From John Adams to Joseph Priestley, 12 May 1793
To Joseph Priestley
Quincy near Boston May 12. 1793.
Dear Sir.
I have received your kind Letter of Feb: 23. by the Messrs: Humphreys, and shall have the pleasure this Day of receiving those young Gentlemen at Dinner as I hope. They may succeed very well in this Country I doubt not.
Your Sons I shall be very glad to see and although it would give me great personal pleasure to see you in America, yet I cannot but think your removal would be a great loss to the philosophical and litterary world.
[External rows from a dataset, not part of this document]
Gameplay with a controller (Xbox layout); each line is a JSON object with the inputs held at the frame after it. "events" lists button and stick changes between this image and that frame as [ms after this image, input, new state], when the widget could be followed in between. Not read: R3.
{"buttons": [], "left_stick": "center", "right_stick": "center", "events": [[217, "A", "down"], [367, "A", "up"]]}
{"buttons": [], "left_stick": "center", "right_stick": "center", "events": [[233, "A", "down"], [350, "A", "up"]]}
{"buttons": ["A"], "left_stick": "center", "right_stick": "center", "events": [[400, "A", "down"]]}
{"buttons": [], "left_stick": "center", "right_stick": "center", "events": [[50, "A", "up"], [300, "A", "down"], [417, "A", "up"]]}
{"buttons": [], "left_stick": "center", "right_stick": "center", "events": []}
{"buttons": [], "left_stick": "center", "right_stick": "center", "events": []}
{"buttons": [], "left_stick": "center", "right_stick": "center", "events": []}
I regret very much the inconveniences the Dissenters experience and am not very well able to account for the violent attachment in the People of England to the Establishment of the Church. yet I neither wonder nor censure their attachment to the monarchical part of their Constitution: because I am convinced by a chain of Facts, authorities and reasonings that appear to me equivalent to a mathematical Demonstration, that both their Liberties and Prosperity would be totally destroyed by the Destruction of it, and I had rather see the whole body of Dissenters in the three kingdoms driven over to America, where they would be kindly received and infinitely happier than they ever can be in England than that the sublime and beautiful fabrick of the English Constitution in three Branches should be lost out of Europe to whose Liberties it is essential.
I am, Dear Sir, affectionately your’s.
LbC in JQA’s hand (Adams Papers); internal address: “Revd. Priestley.”; APM Reel 116.